SUPPLIED PASSAGE
--- BEGIN ---
Sam Hawley: Hi, I'm Sam Hawley, coming to you from Gadigal Land. This is ABC News Daily. In a few days time, Australia will hold the first referendum to change the constitution in more than 20 years. It's a significant moment, but the debate leading up to it has been divisive and confusing. Today. Chief political correspondent for the ABC's 7.30 program, Laura Tingle, with her analysis of the bitterness of the campaign and the scars that will be left once it's all over.
Sam Hawley: Laura You've described the debate around the Voice as a spectacular failure of hypocrisy, of opportunism. Tell me why.
Laura Tingle: Well, this is a reflection on, shall we say, the non-core arguments about the yes and no case. It's about the fact that you've got a lot of people in the debate saying things at fairly wild variance with their previous positions. And I think also joining up a lot of issues that aren't actually related to the question at hand in a way which has really distorted the discussion, I think, for a lot of people. And I think that is probably well illustrated by the fact that for a lot of people, the question that has come up now that's the really decisive one for them is the idea that this referendum will divide us on the basis of race and, you know, if you know anything at all about the Constitution, you just be perplexed about how you could come up with that conclusion. I think given, you know, the various elements of the Constitution and of what is proposed in this referendum. Question.
Sam Hawley: Laura just explain that further.
Laura Tingle: Well, I suppose I'm just thinking, Sam, that, you know, race has always actually been a contentious issue around the Constitution. It was a well established construct. When the Constitution was drawn up, it still reflected in the power that the parliament has to make special laws with respect to the people of any race. And until 1967, the only people who were excluded from that power, strangely enough, were Aboriginal people. So the constitution has gone from excluding Aboriginal people to falling silent about them altogether.
Sam Hawley: Mhm. All right. So let's unpack this further. And to do that, let's start with a book you've been reading by the journalist David Marr. It's called Killing for Country. Tell me about it.
--- END ---
SUPPLIED DATA
--- BEGIN ---
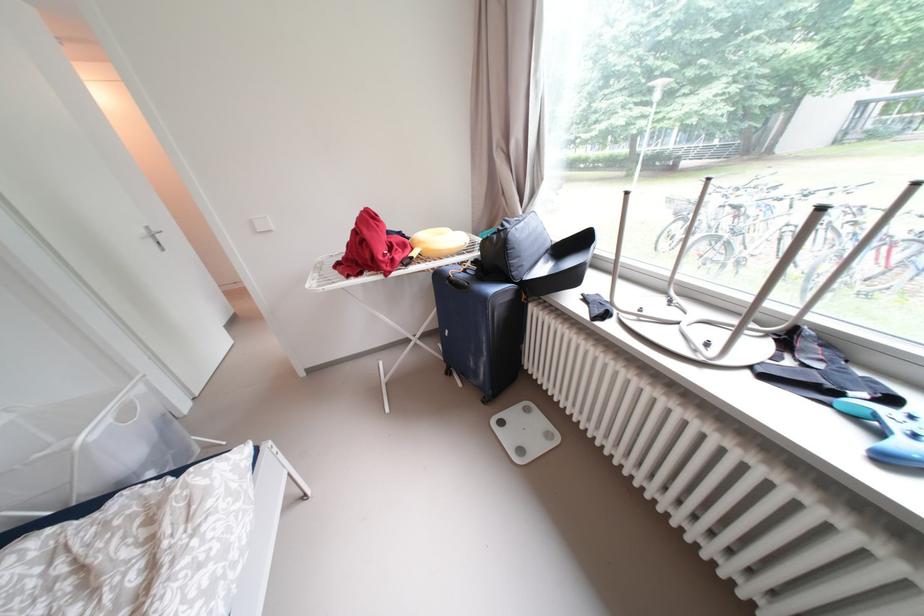
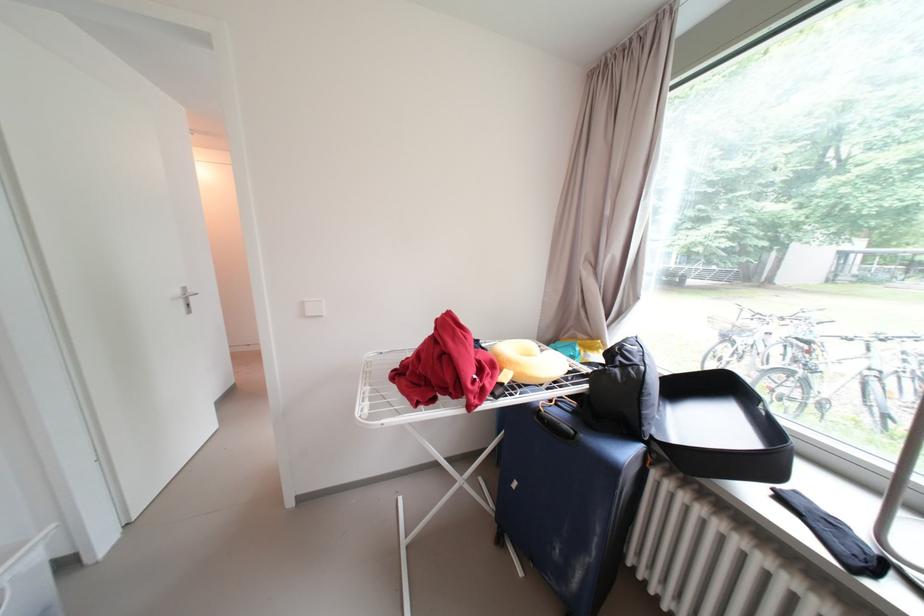
The point at [526,272] is marked in the first image. Where is the corresponding point in the second image?

(658, 424)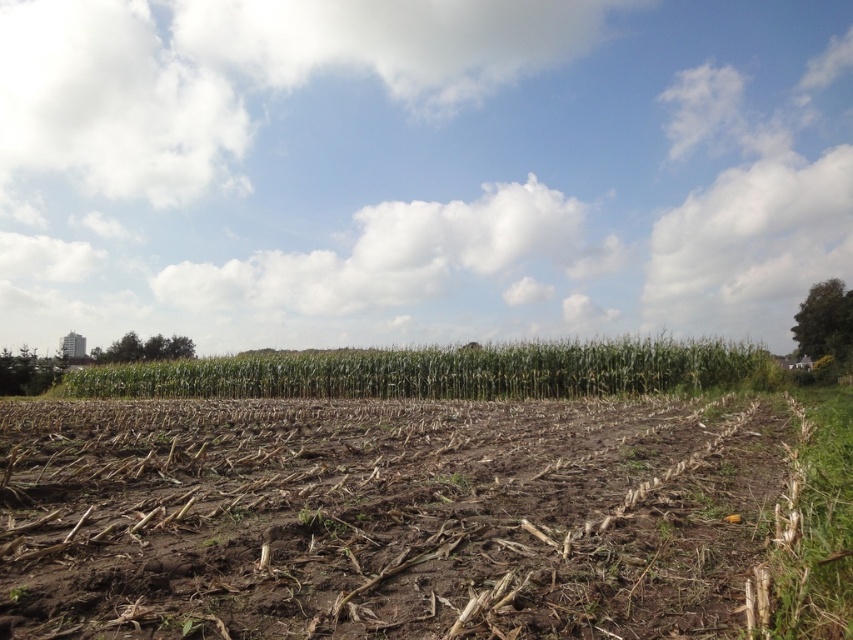
Where is `brown dirt at center`? brown dirt at center is located at coordinates (383, 516).

The image size is (853, 640). Identify the location of brown dirt at center. (383, 516).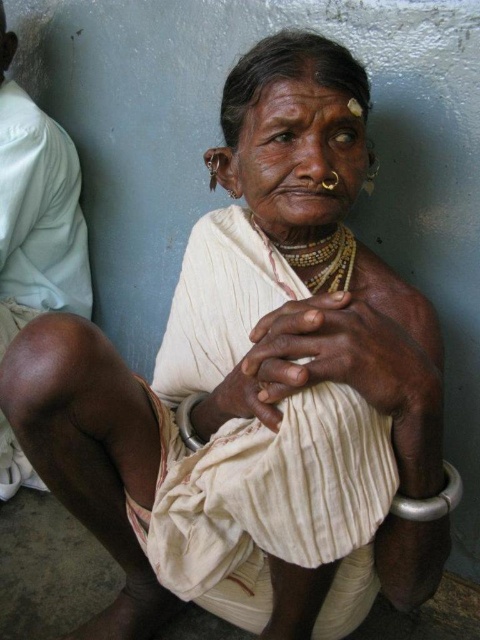
Question: Considering the real-world distances, which object is closest to the silver metallic bracelet at lower center?

Choices:
 (A) silver metallic bracelet at lower right
 (B) brown skin at lower left
 (C) dry skin at center

Answer: (A)

Question: Which of the following is the farthest from the observer?

Choices:
 (A) (87, 317)
 (B) (292, 259)

Answer: (A)

Question: Does gold beaded necklace at center appear over silver metallic bracelet at lower center?

Choices:
 (A) no
 (B) yes

Answer: (B)

Question: Does dry skin at center appear on the left side of silver metallic bracelet at lower center?

Choices:
 (A) yes
 (B) no

Answer: (B)

Question: Does dry skin at center appear on the right side of silver metallic bracelet at lower center?

Choices:
 (A) no
 (B) yes

Answer: (B)

Question: Which object appears closest to the camera in this image?

Choices:
 (A) gold beaded necklace at center
 (B) brown skin at lower left

Answer: (A)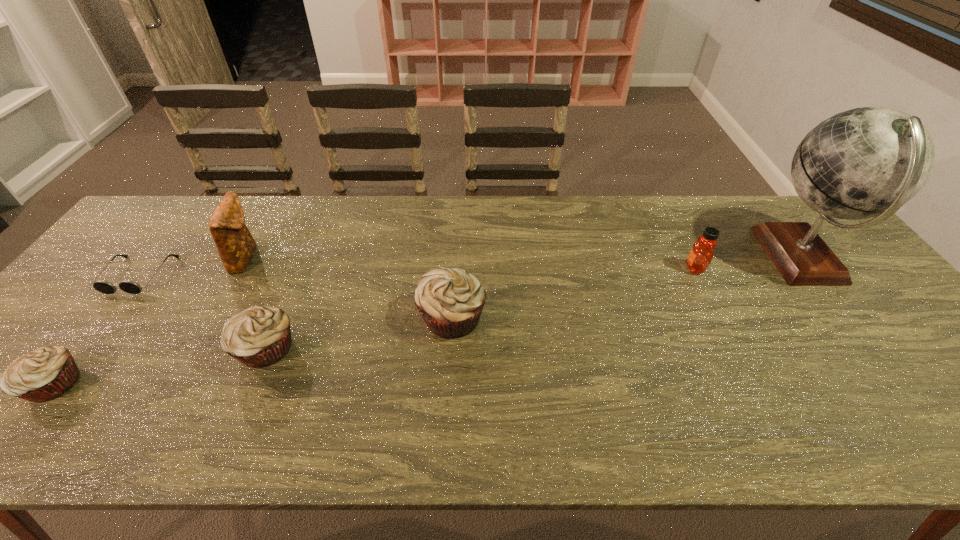
The width and height of the screenshot is (960, 540). In order to click on the third object from left to right in this screenshot , I will do `click(236, 246)`.

Locate an element on the screen. This screenshot has height=540, width=960. vacant space located on the right of the shortest muffin is located at coordinates (122, 384).

Identify the location of free space located 0.220m on the left of the second tallest muffin. This screenshot has width=960, height=540. (142, 349).

This screenshot has width=960, height=540. Find the location of `vacant space located 0.250m on the left of the rightmost muffin`. vacant space located 0.250m on the left of the rightmost muffin is located at coordinates (319, 318).

The height and width of the screenshot is (540, 960). Find the location of `free space located on the front label of the sixth object from left to right`. free space located on the front label of the sixth object from left to right is located at coordinates (660, 268).

Identify the location of vacant space located on the front label of the sixth object from left to right. (610, 268).

This screenshot has width=960, height=540. Find the location of `vacant area located 0.330m on the front label of the sixth object from left to right`. vacant area located 0.330m on the front label of the sixth object from left to right is located at coordinates (567, 268).

This screenshot has width=960, height=540. What are the coordinates of `vacant space situated 0.220m on the front-facing side of the shortest object` in the screenshot? It's located at (68, 366).

You are a GUI agent. You are given a task and a screenshot of the screen. Output one action in this format:
    pyautogui.click(x=<x>, y=<y>)
    Task: Click on the vacant position located at the equator of the rightmost object
    
    Given the screenshot: What is the action you would take?
    pyautogui.click(x=660, y=258)

This screenshot has width=960, height=540. I want to click on free spot located at the equator of the rightmost object, so click(657, 258).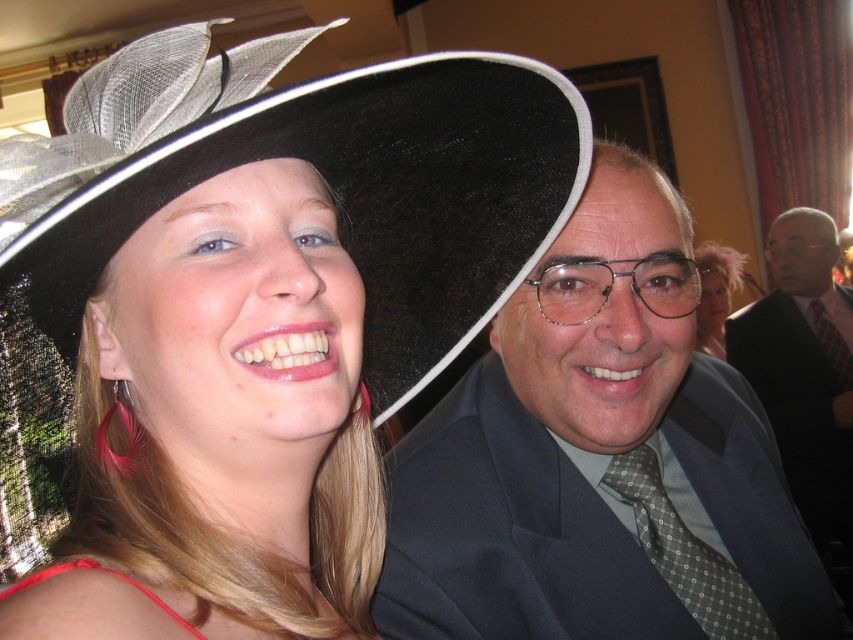
Can you confirm if black felt hat at upper left is smaller than red satin dress at lower left?

Incorrect, black felt hat at upper left is not smaller in size than red satin dress at lower left.

Does black felt hat at upper left appear over red satin dress at lower left?

Correct, black felt hat at upper left is located above red satin dress at lower left.

Does point (149, 212) come farther from viewer compared to point (141, 589)?

That is True.

At what (x,y) coordinates should I click in order to perform the action: click on black felt hat at upper left. Please return your answer as a coordinate pair (x, y). Image resolution: width=853 pixels, height=640 pixels. Looking at the image, I should click on (318, 172).

Between black felt hat at upper left and green textured tie at right, which one appears on the right side from the viewer's perspective?

Positioned to the right is green textured tie at right.

Is black felt hat at upper left further to camera compared to green textured tie at right?

No, it is in front of green textured tie at right.

Is point (387, 237) positioned in front of point (850, 372)?

Yes, point (387, 237) is in front of point (850, 372).

This screenshot has height=640, width=853. Find the location of `black felt hat at upper left`. black felt hat at upper left is located at coordinates (318, 172).

Is point (677, 298) behind point (701, 324)?

No, it is in front of (701, 324).

Is matte black hat at center above matte pink feather at upper right?

No.

In the scene shown: Who is more forward, (784, 512) or (703, 333)?

Positioned in front is point (784, 512).

The height and width of the screenshot is (640, 853). In order to click on matte black hat at center in this screenshot , I will do `click(599, 458)`.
--- END ---
THE TASKS
1. Check each statement against the podcast transcript. Say yes or no for each, and quote the words from the transcript that decide it.
(a) The referendum will be held in a few weeks.
(b) Laura Tingle is chief political correspondent for the ABC's 7.30 program.
(c) Until 1967, Aboriginal people were the only people excluded from the parliament's power to make special laws for the people of any race.
2. Answer these questions using the podcast transcript:
(a) Where does Sam Hawley say he is coming from?
(b) What year does Laura Tingle give as the end of Aboriginal people's exclusion from the special laws power?
(c) What is the title of the book by David Marr?

TASK-BY-TASK RESULTS
1.
(a) No: "In a few days time, Australia will hold the first referendum to change the constitution in more than 20 years."
(b) Yes: "Chief political correspondent for the ABC's 7.30 program, Laura Tingle"
(c) Yes: "until 1967, the only people who were excluded from that power, strangely enough, were Aboriginal people."

2.
(a) Gadigal Land
(b) 1967
(c) Killing for Country